FRAGMENTO PROPORCIONADO:
★ ★ ★ ★ ★
Se plantea así un problema, a nivel de producción industrial, con varios interrogantes. ¿Están dispuestas las empresas implicadas a cambiar sus procesos productivos para eludir la fabricación de determinadas sustancias? Si técnicamente no es posible, ¿están dispuestas a someterse a un control regular por parte de instancias internacionales? Si no es así, la verificación es imposible, y el riesgo de proliferación, inevitable.

Resulta igualmente hipócrita la pretendida actitud pacifista de algunos países anfitriones presentándose como avanzadilla del desarme químico cuando, al mismo tiempo, un país como Estados Unidos tiene previsto en los presupuestos de 1989 un gasto de 200 millones de dólares para desarrollar un programa de municiones iniciado en 1987, y precisamente después de varios años de tenerlo congelado.
★ ★ ★ ★ ★
DATOS MOSTRADOS:
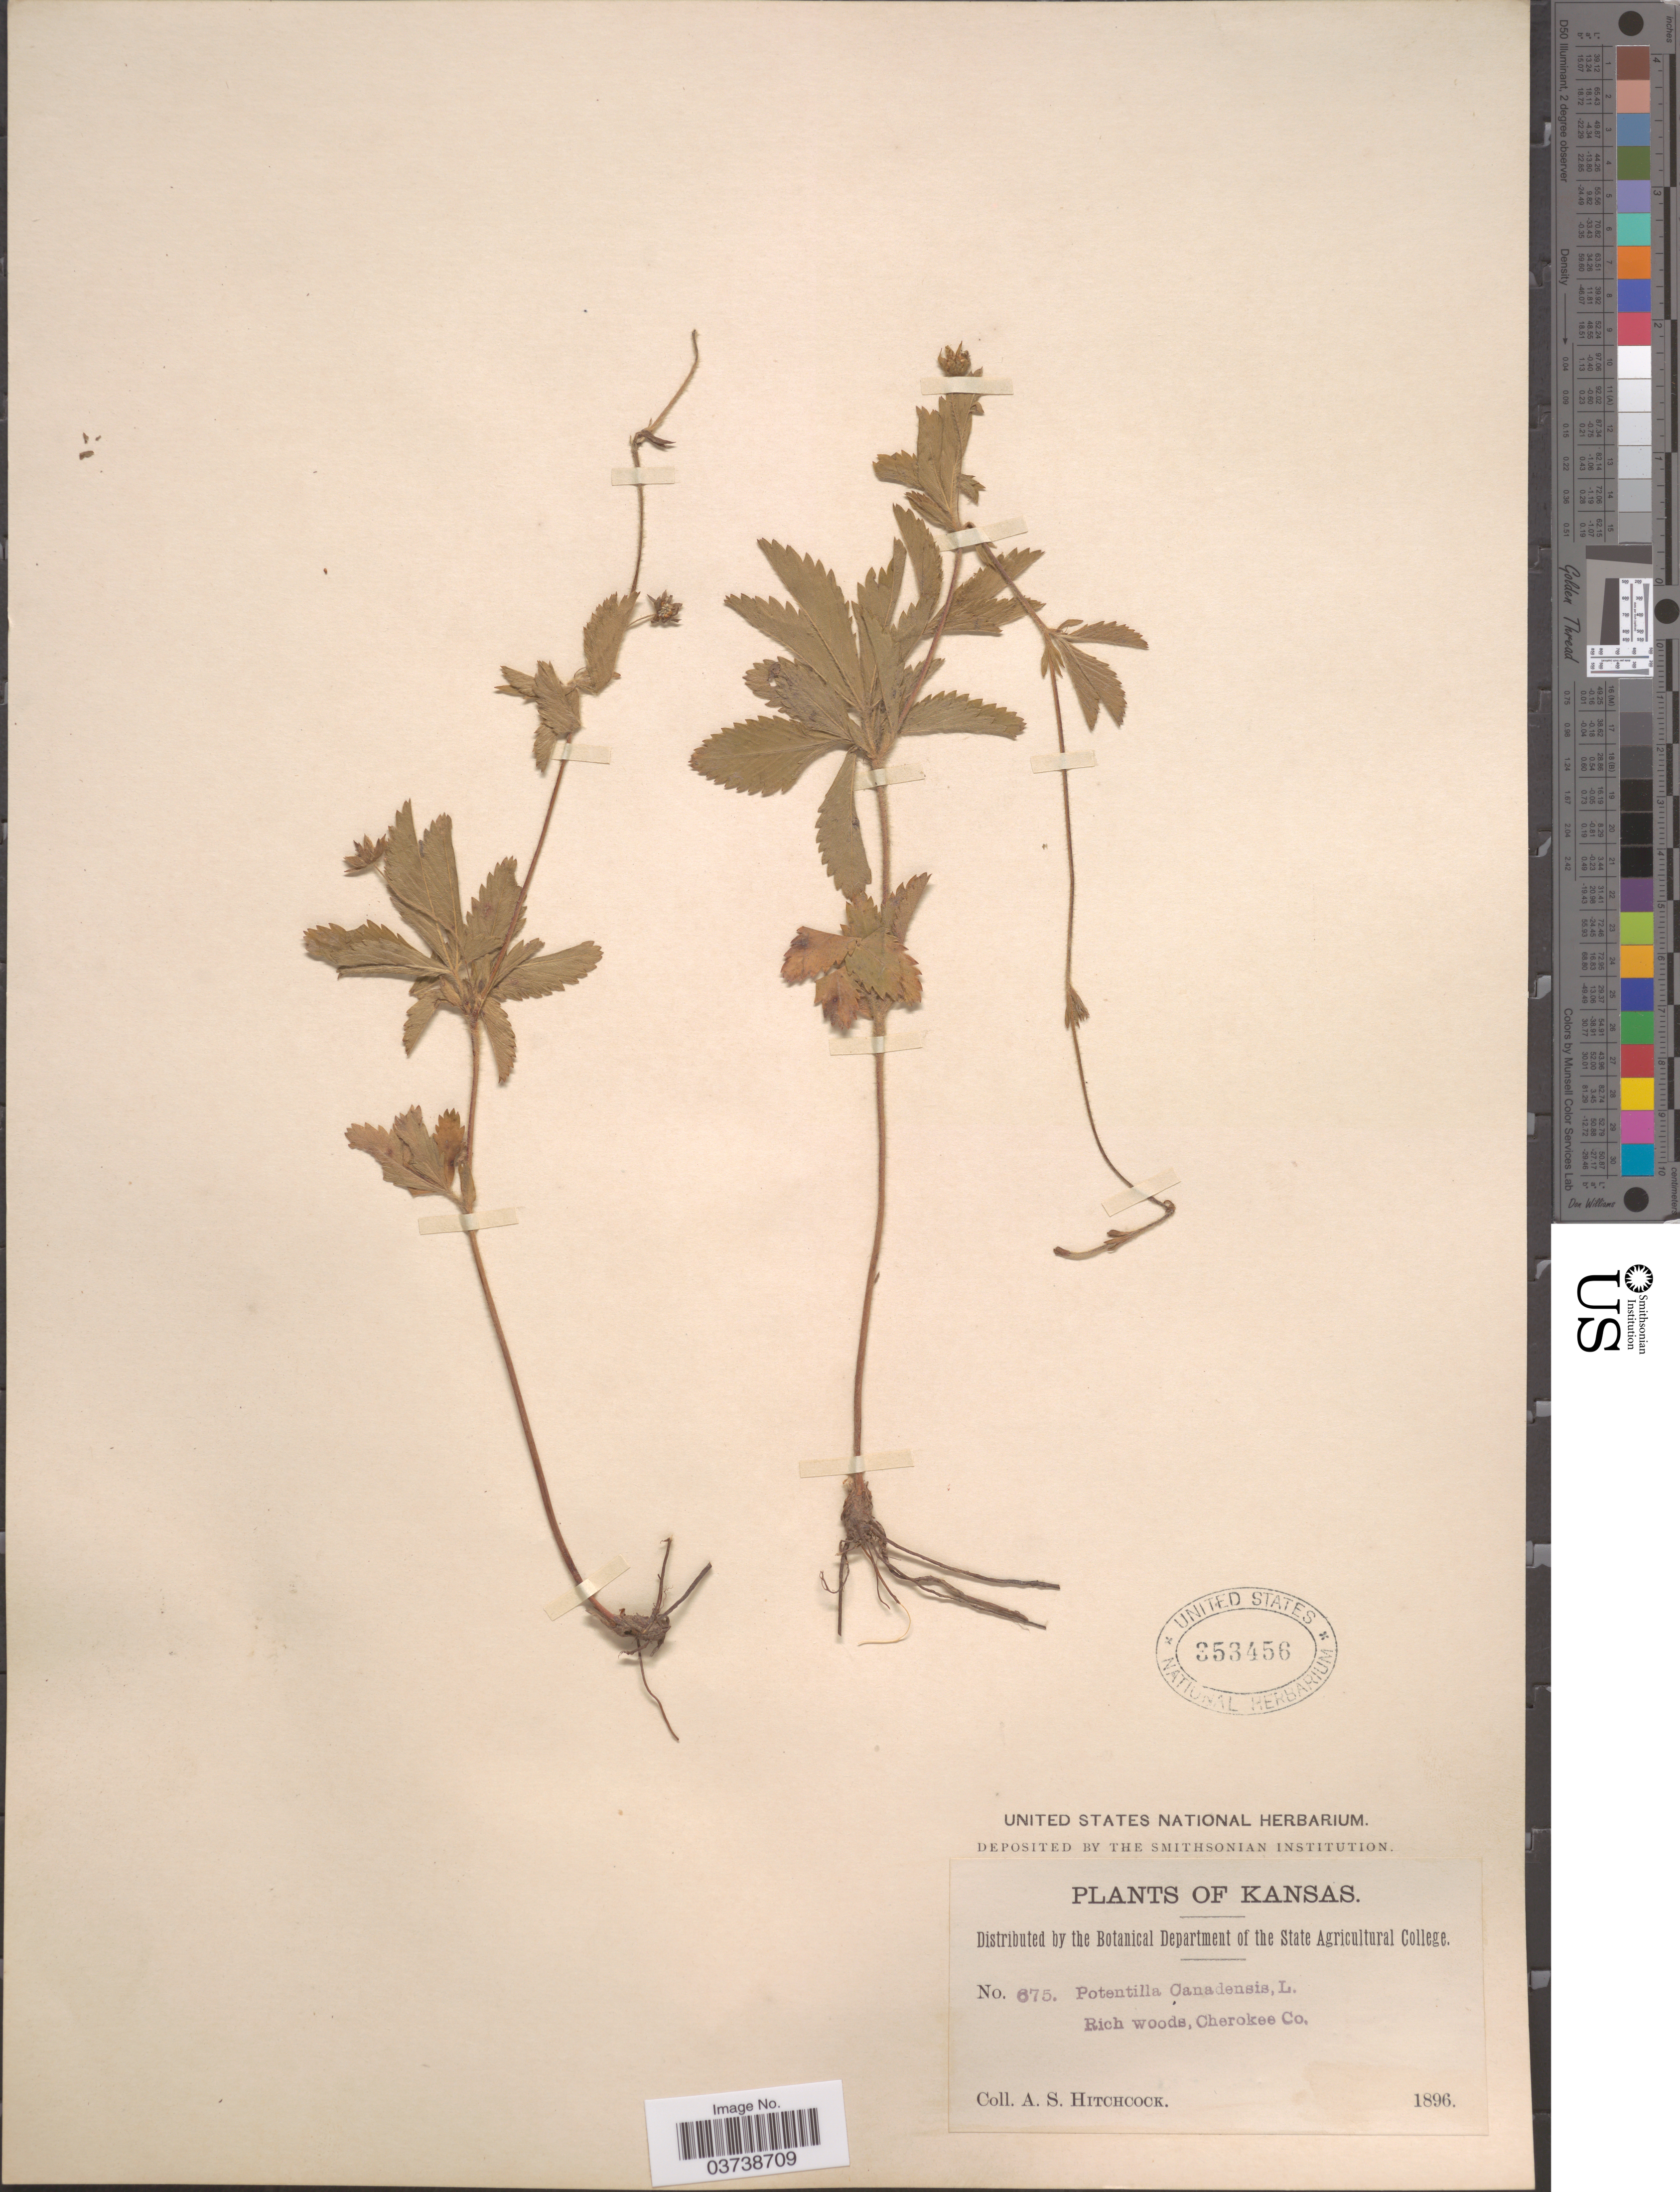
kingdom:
★ ★ ★ ★ ★
CONSIGNA 1:
Según el fragmento sobre el desarme químico, ¿qué gasto tiene previsto Estados Unidos en los presupuestos de 1989 para su programa de municiones?
CONSIGNA 2:
Prosigue el fragmento sobre el desarme químico a partir de su última oración.

RESPUESTA 1:
Un gasto de 200 millones de dólares.

RESPUESTA 2:
La guerra química se ha convertido en un tema incómodo para todos, y si bien parece cierto que aumenta la actitud general de rechazo, no lo es menos que pocos países están dispuestos a llegar hasta el fondo. Lo coherente, entiendo, sería rehusar las armas químicas a nivel de uso, de fabricación, de almacenamiento, de investigación y de estrategia. Si no se abordan estos dos últimos aspectos ocurrirá lo mismo que con el armamento nuclear, que se controla su crecimiento cualitativo o cuantitativo. La misma OTAN tiene elaborado un documento del Comité Militar (MC 14/3) en el que se especifica que la OTAN ha de tener capacidad de utilizar las armas químicas como medio de retorsión, aunque de forma limitada; es decir, que no se las quiere hacer servir como elemento de disuasión, pero se quiere estar en disposición de utilizarlas en el caso de que estalle un conflicto. No nos gustan, pero hay que tenerlas por si acaso...

Si la Confer encia de París sirve para aumentar el rechazo a esta forma bestial de destruir vidas humanas, bienvenida sea la conferencia. Pero el fin de la guerra química ha de pasar, inevitablemente, por un proceso de transformación de las estrategias que la legitiman.